Each of these subsidies and tax breaks benefits somebody, and that somebody has more incentive to defend the subsidy than any other individual stand to gain by eliminating it -- so the former usually wins the lobbying battle. (The oil subsidy is actually unusual in this regard: it benefits a lot of people in the short run, at the expense of everyone in the long run. I think a more common situation is a subsidy that benefits a few people a lot, at the slight expense of all taxpayers.)

So how could you possibly beat this political calculus and eliminate a subsidy? I think the answer is not a "sunset" but rather a "dusk": not cutting off the subsidy at a particular date in the future (which predictably produces an enormous lobbying effort just before that date to extend it), but rather a gradual reduction in the size of the subsidy, so it reaches zero after several years. This not only produces less of an economic shock when the subsidy does end, but also dilutes the lobbying power of those who benefit from the subsidy by spreading it over time. Even if they mount a successful lobbying campaign this year to extend the subsidy, a they get is a one-year delay in the loss of, say, 20% of the subsidy, and then they have to do it all over the next year. The cost of lobbying is unchanged, but the reward has been reduced sharply.

 
At 7:49 PM, June 28, 2011, Anonymous Anonymous said...

I'm curious why you find the deficit troubling to any degree. Given that the U.S. isn't on a gold standard, it can emit liabilities without worrying that investors may make claims in the future.

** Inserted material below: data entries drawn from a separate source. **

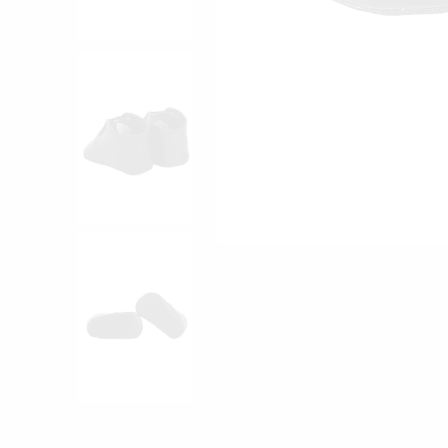
14:00'a K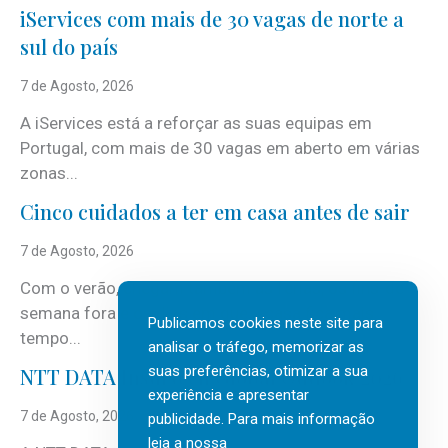
iServices com mais de 30 vagas de norte a
sul do país
7 de Agosto, 2026
A iServices está a reforçar as suas equipas em
Portugal, com mais de 30 vagas em aberto em várias
zonas...
Cinco cuidados a ter em casa antes de sair
7 de Agosto, 2026
Com o verão, chegam também as férias, os fins-de-
semana fora e os dias em que a casa fica mais
Publicamos cookies neste site para
tempo...
analisar o tráfego, memorizar as
suas preferências, otimizar a sua
NTT DATA Insurtech Global Outlook 2026
experiência e apresentar
7 de Agosto, 2026
publicidade. Para mais informação
leia a nossa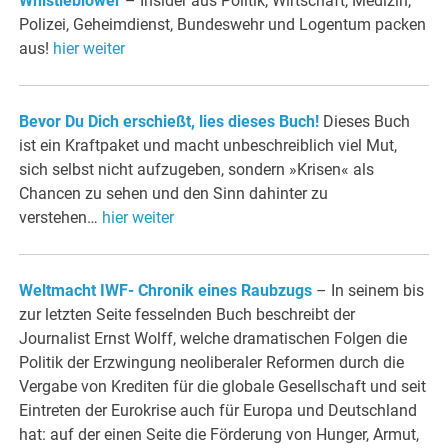
Whistleblower
– Insider aus Politik, Wirtschaft, Medizin,
Polizei, Geheimdienst, Bundeswehr und Logentum packen
aus!
hier weiter
Bevor Du Dich erschießt, lies dieses Buch!
Dieses Buch
ist ein Kraftpaket und macht unbeschreiblich viel Mut,
sich selbst nicht aufzugeben, sondern »Krisen« als
Chancen zu sehen und den Sinn dahinter zu
verstehen…
hier weiter
Weltmacht IWF- Chronik eines Raubzugs
– In seinem bis
zur letzten Seite fesselnden Buch beschreibt der
Journalist Ernst Wolff, welche dramatischen Folgen die
Politik der Erzwingung neoliberaler Reformen durch die
Vergabe von Krediten für die globale Gesellschaft und seit
Eintreten der Eurokrise auch für Europa und Deutschland
hat: auf der einen Seite die Förderung von Hunger, Armut,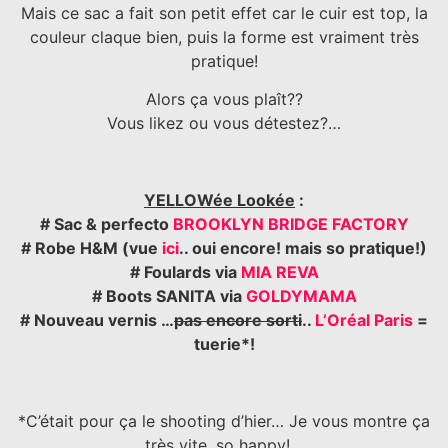
Mais ce sac a fait son petit effet car le cuir est top, la
couleur claque bien, puis la forme est vraiment très
pratique!
Alors ça vous plaît??
Vous likez ou vous détestez?…
YELLOWée Lookée
:
# Sac & perfecto
BROOKLYN BRIDGE FACTORY
# Robe H&M (vue
ici
.. oui encore! mais so pratique!)
# Foulards via
MIA REVA
# Boots SANITA via
GOLDYMAMA
# Nouveau vernis …
pas encore sorti
..
L’Oréal Paris
=
tuerie*!
*C’était pour ça le shooting d’hier… Je vous montre ça
très vite, so happy!…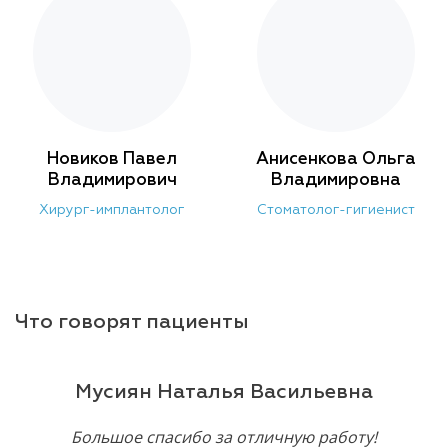
Новиков Павел
Анисенкова Ольга
Владимирович
Владимировна
Хирург-имплантолог
Стоматолог-гигиенист
Что говорят пациенты
Мусиян Наталья Васильевна
Большое спасибо за отличную работу!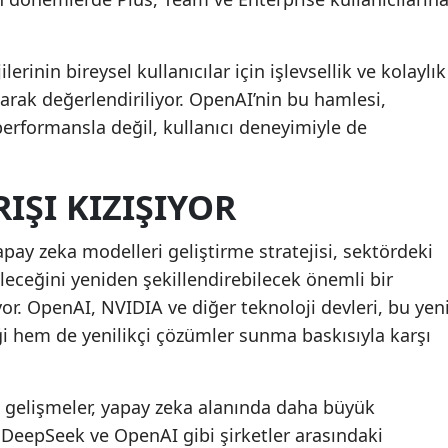
lerinin bireysel kullanıcılar için işlevsellik ve kolaylık
arak değerlendiriliyor. OpenAI’nin bu hamlesi,
performansla değil, kullanıcı deneyimiyle de
IŞI KIZIŞIYOR
pay zeka modelleri geliştirme stratejisi, sektördeki
eleceğini yeniden şekillendirebilecek önemli bir
. OpenAI, NVIDIA ve diğer teknoloji devleri, bu yen
 hem de yenilikçi çözümler sunma baskısıyla karşı
u gelişmeler, yapay zeka alanında daha büyük
r. DeepSeek ve OpenAI gibi şirketler arasındaki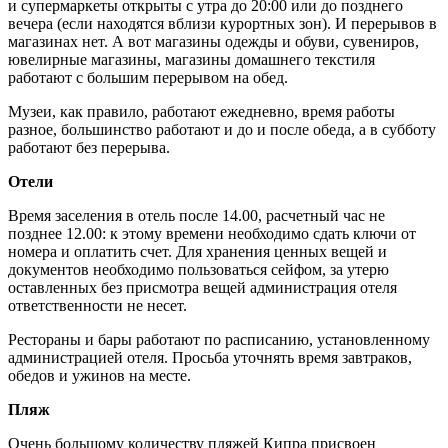
и супермаркеты открыты с утра до 20:00 или до позднего
вечера (если находятся вблизи курортных зон). И перерывов в
магазинах нет. А вот магазины одежды и обуви, сувениров,
ювелирные магазины, магазины домашнего текстиля
работают с большим перерывом на обед.
Музеи, как правило, работают ежедневно, время работы
разное, большинство работают и до и после обеда, а в субботу
работают без перерыва.
Отели
Время заселения в отель после 14.00, расчетный час не
позднее 12.00: к этому времени необходимо сдать ключи от
номера и оплатить счет. Для хранения ценных вещей и
документов необходимо пользоваться сейфом, за утерю
оставленных без присмотра вещей администрация отеля
ответственности не несет.
Рестораны и бары работают по расписанию, установленному
администрацией отеля. Просьба уточнять время завтраков,
обедов и ужинов на месте.
Пляж
Очень большому количеству пляжей Кипра присвоен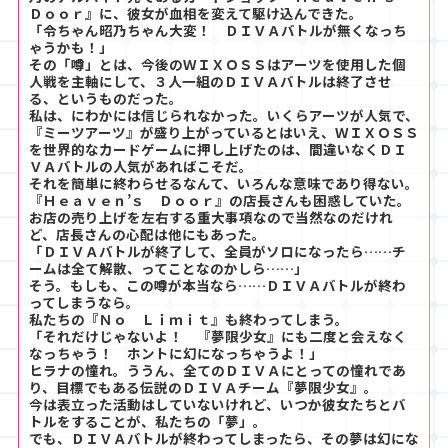
Ｄｏｏｒ』に、彼女が血相を変えて駆け込んできた。
「令ちゃん昭乃ちゃん大変！ ＤＩＶＡバトルが無くなっち
ゃうかも！」
その「噂」とは、今後のＷＩＸＯＳＳはアーツを使用した個
人戦を主軸にして、３人一組のＤＩＶＡバトルは終了させ
る、というものだった。
私は、にわかには信じられなかった。いくらアーツが人気で、
『ミーツアーツ』が盛り上がっているとはいえ、ＷＩＸＯＳＳ
を世界的なカードゲームに押し上げたのは、間違いなくＤＩ
ＶＡバトルの人気があればこそだ。
それを簡単に終わらせるなんて、いろんな意味であり得ない。
『Ｈｅａｖｅｎ’ｓ Ｄｏｏｒ』の店長さんも困惑していた。
お店の売り上げを左右する重大事項なので当然なのだけれ
ど、店長さんの心配は他にもあった。
「ＤＩＶＡバトルが終了して、全員がソロになったら……チ
ームは全て解散、ってことなのかしら……」
そう。もしも、この噂が本当なら……ＤＩＶＡバトルが終わ
ってしまうなら。
私たちの『Ｎｏ Ｌｉｍｉｔ』も終わってしまう。
「それだけじゃないよ！ 『夢限少女』にも二度と会えなく
なっちゃう！ ホントに幻になっちゃうよ！」
ヒラナの憧れ。ううん、全てのＤＩＶＡにとっての憧れであ
り、目標でもある伝説のＤＩＶＡチーム『夢限少女』。
今は表立った活動はしていないけれど、いつか彼女たちとバ
トルをすることが、私たちの「夢」。
でも、ＤＩＶＡバトルが終わってしまったら、その夢は幻にな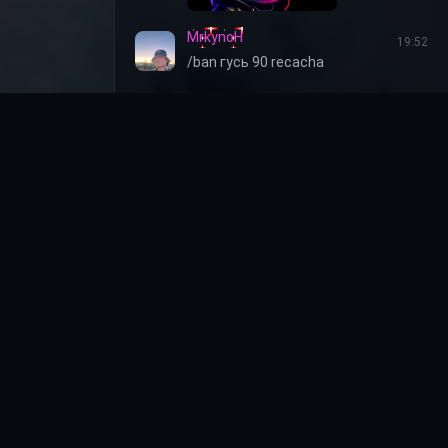
MrkynoH
19:52
/ban гусь 90 recacha
я
онфиденциальности
пользования cookie
 обработку
ых данных
екта
r-Strike: Source и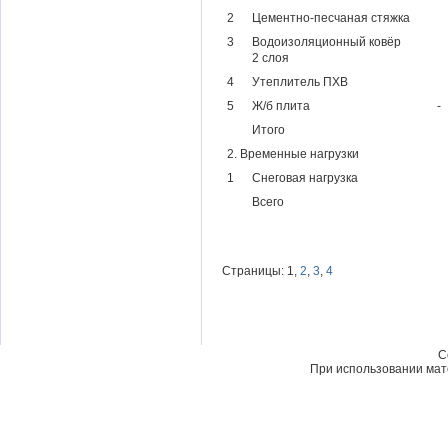
2
Цементно-песчаная стяжка
3
Водоизоляционный ковёр
2 слоя
4
Утеплитель ПХВ
5
Ж/б плита
­-
Итого
2. Временные нагрузки
1
Снеговая нагрузка
Всего
Страницы: 1,
2
,
3
,
4
C
При использовании мате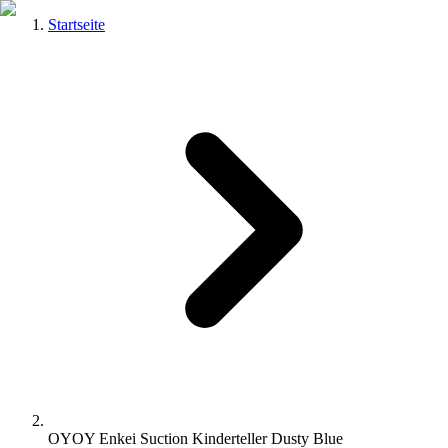
Startseite
OYOY Enkei Suction Kinderteller Dusty Blue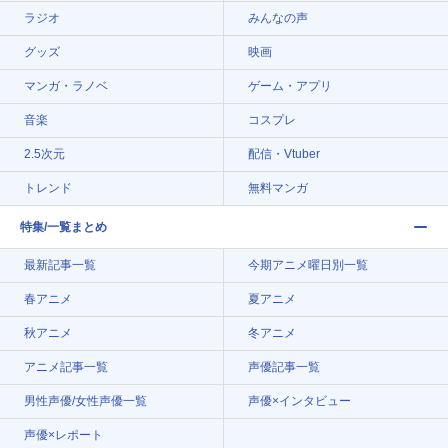
ラジオ
みんなの声
グッズ
映画
マンガ・ラノベ
ゲーム・アプリ
音楽
コスプレ
2.5次元
配信・Vtuber
トレンド
無料マンガ
特集/一覧まとめ
最新記事一覧
今期アニメ曜日別一覧
春アニメ
夏アニメ
秋アニメ
冬アニメ
アニメ記事一覧
声優記事一覧
男性声優/女性声優一覧
声優×インタビュー
声優×レポート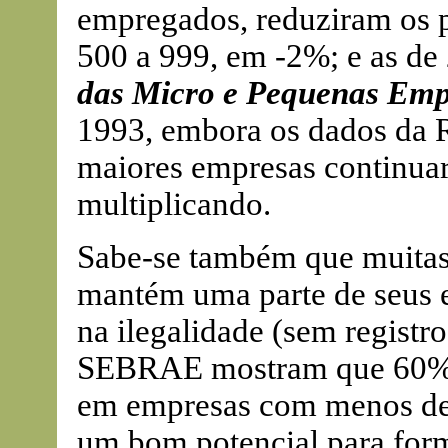
empregados, reduziram os p
500 a 999, em -2%; e as de
das Micro e Pequenas Emp
1993, embora os dados da R
maiores empresas continua
multiplicando.
Sabe-se também que muitas
mantém uma parte de seus e
na ilegalidade (sem registr
SEBRAE mostram que 60% d
em empresas com menos de 
um bom potencial para forma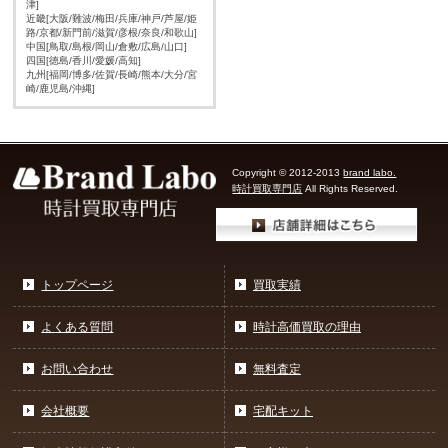
津]
近畿[大阪/難波/梅田/兵庫/神戸/芦屋/姫
路/京都/新門前/滋賀/彦根/奈良/和歌山]
中国[鳥取/島根/岡山/倉敷/広島/山口]
四国[徳島/香川/愛媛/高知]
九州[福岡/博多/佐賀/長崎/熊本/大分/宮
崎/鹿児島/沖縄]
Copyright © 2012-2013
brand labo.
時計買取専門店
All Rights Reserved.
トップページ
買取実績
よくある質問
時計高価買取の理由
お問い合わせ
無料査定
会社概要
宅配キット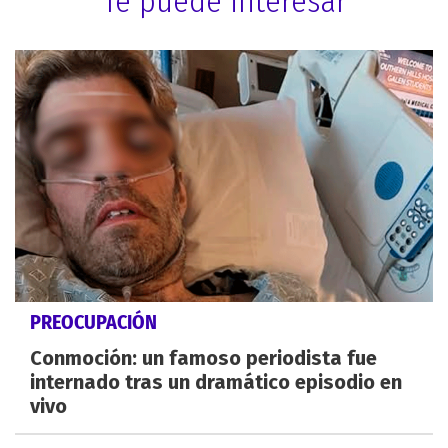
Te puede interesar
PREOCUPACIÓN
Conmoción: un famoso periodista fue
internado tras un dramático episodio en
vivo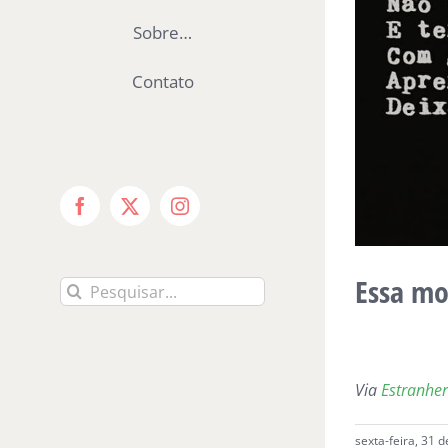
Sobre…
Contato
Facebook
X
Instagram
Essa mo
Buscar
resultados
para:
Via
Estranhe
sexta-feira, 31 d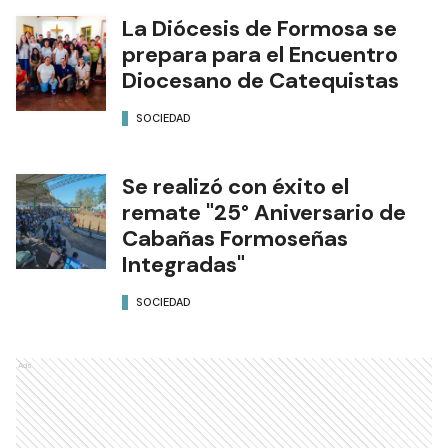
La Diócesis de Formosa se
prepara para el Encuentro
Diocesano de Catequistas
SOCIEDAD
Se realizó con éxito el
remate "25° Aniversario de
Cabañas Formoseñas
Integradas"
SOCIEDAD
Ads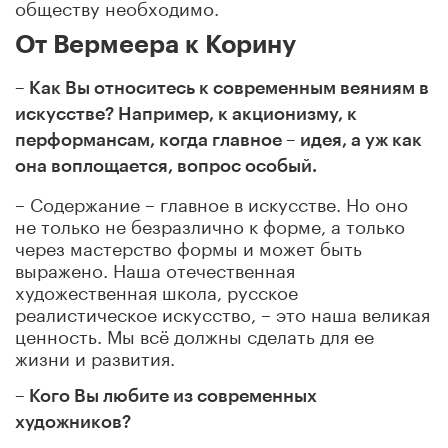
обществу необходимо.
От Вермеера к Корину
– Как Вы относитесь к современным веяниям в
искусстве? Например, к акционизму, к
перформансам, когда главное – идея, а уж как
она воплощается, вопрос особый.
– Содержание – главное в искусстве. Но оно
не только не безразлично к форме, а только
через мастерство формы и может быть
выражено. Наша отечественная
художественная школа, русское
реалистическое искусство, – это наша великая
ценность. Мы всё должны сделать для ее
жизни и развития.
– Кого Вы любите из современных
художников?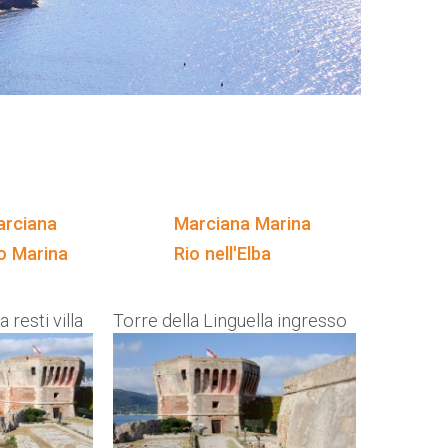
rciana
Marciana Marina
o Marina
Rio nell'Elba
 resti villa
Torre della Linguella ingresso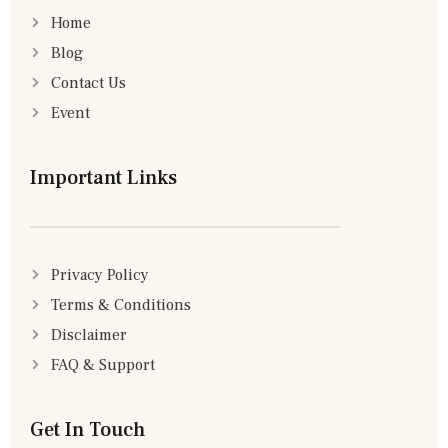
Home
Blog
Contact Us
Event
Important Links
Privacy Policy
Terms & Conditions
Disclaimer
FAQ & Support
Get In Touch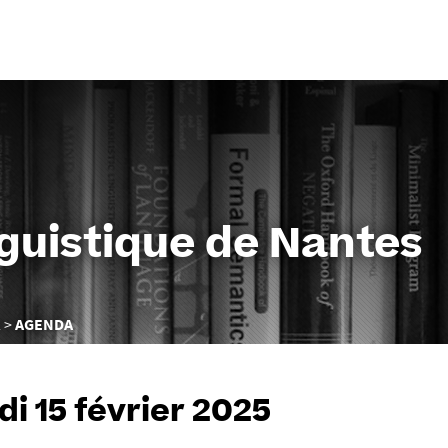
Aller
au
contenu
nguistique de Nantes
R
AGENDA
i 15 février 2025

As for tax deductions...surely the most noxious one by far is the state tax deduction?

 
At 8:03 AM, June 29, 2011, Anonymous Dick White said...

Let's assume the budget compromise isn't evolving because the politicians just couldn't marshall the willpower to support a compromise.
We're told of the Armaggedon effect of no debt ceiling increase on markets, credit and otherwise. It is this spectre that presumably forces the politicians to approve a ceiling increase without a corresponding structural change in the discretionary and non-discretionary budgets.
What if there is no ceiling increase and Armaggedon occurs. Might not the resulting pain provide politicians the cover, as it were, to make the necessary structural changes.
Current citizens would undoubtedly be harmed but perhaps future citizens might be relieved of some liability that otherwise will fall to them.
Is there a reason other than the ostrich effect, why this course of action is not considered?